En effet, le gouvernement a pris différents décrets afin d’interdire la coupe de bois dans certaines zones (notamment celle des montagnes blanches) afin de protéger l’habitat du Caribou. Mais cela met résolu dans une situation difficile car cette zone est non seulement riche en bois de qualité mais est génératrice d’emplois.
Car outre Greenpeace, Résolu doit également faire face à la concurrence, notamment américaine.
En termes de valeur, le conflit du bois d’œuvre entre le Canada et les États-Unis est la plus importante guerre commerciale au monde, et le Québec est directement touché, plus durement que l’Ouest canadien. En 35 ans, c’est la cinquième fois que le Canada et les États-Unis sont en conflit ouvert sur le bois d’œuvre. Les États-Unis estiment que l’industrie québécoise est subventionnée et que la concurrence est de ce fait déloyale. Les tribunaux internationaux ont cependant donné raison au Canada. À la suite du dernier litige, le Québec s’est doté d’un nouveau système de mise en marché du bois qui permet à la fois de mieux gérer la ressource et de rendre ses pratiques conformes aux exigences américaines. Mais cela n’a pas empêché l’Ontario d’avoir perdu plus de 26 000 emplois depuis 2006, en raison de l’entente sur le bois d’œuvre américain, mais aussi à cause de la crise économique.

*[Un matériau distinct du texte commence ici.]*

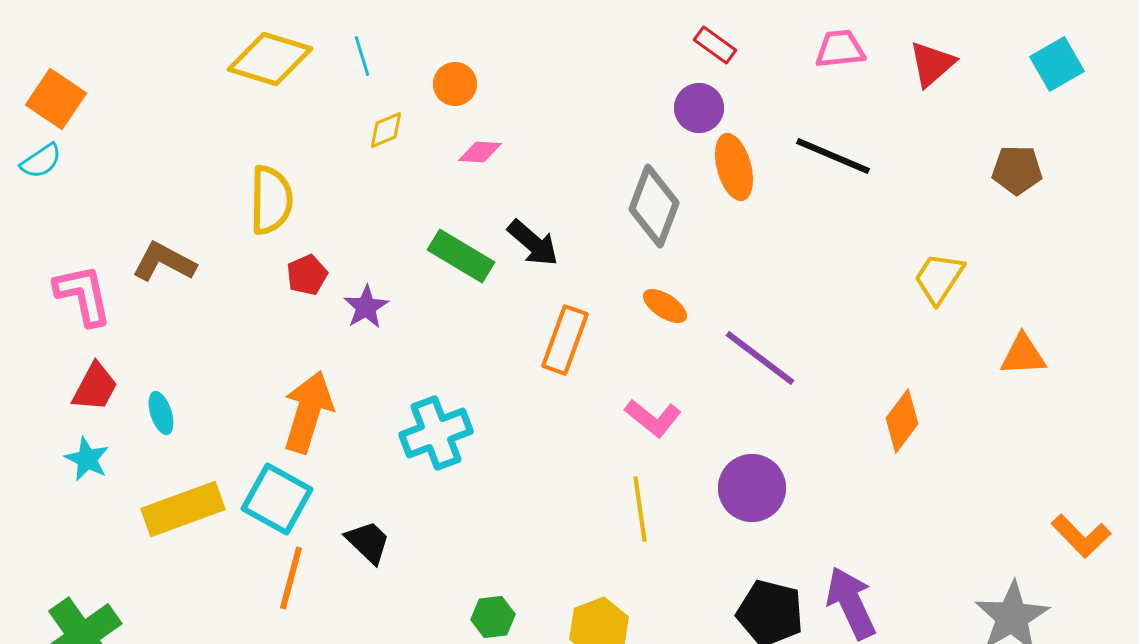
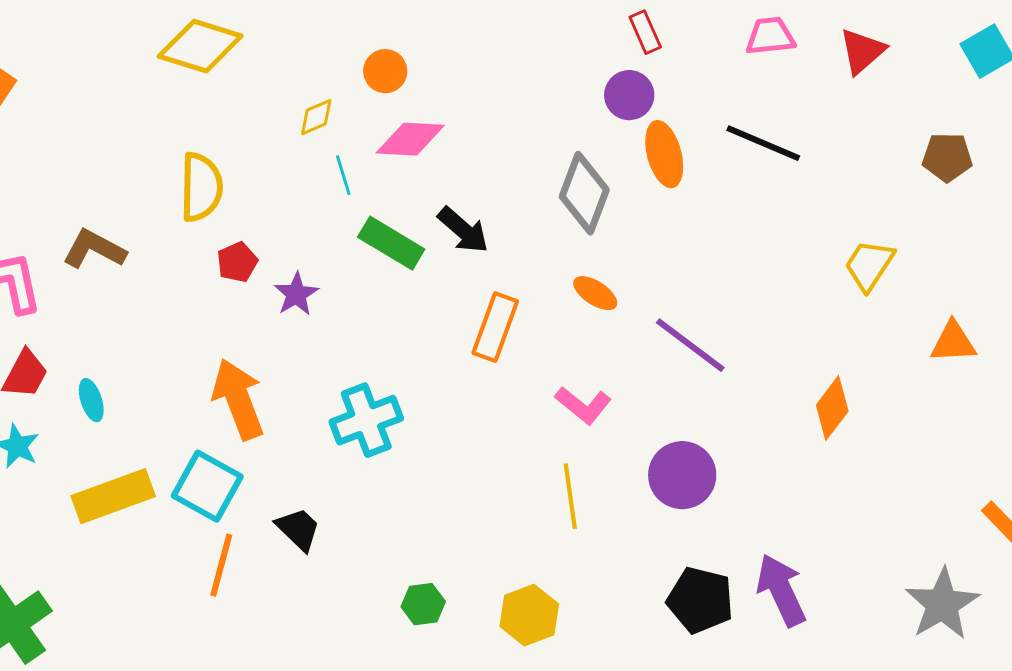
red rectangle: (715, 45) -> (645, 32), turned 30
cyan line: (362, 56) -> (343, 175), moved
pink diamond: (480, 152) -> (410, 139), size x1.6
orange arrow: (308, 412) -> (238, 399), turned -38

Une taxe frappera sous peu l’entrée des produits forestiers étrangers aux Etats-Unis, ce qui aura pour conséquence de pratiquement éjecter du marché américain l’industrie québécoise, or 60 % du bois d’œuvre québécois est exporté aux États-Unis. Des négociations ont eu lieu l’été dernier entre les Etats-Unis et le Canada mais n’ont pas abouti à de réelles avancées. Le premier ministre canadien Justine Trudeau et Barack Obama continuent à camper sur leurs positions.  L’élection de Donald Trump à la présidence américaine, conservateur pure souche, laisse à penser que le conflit entre les deux géants du papier n’est pas prêt de se terminer.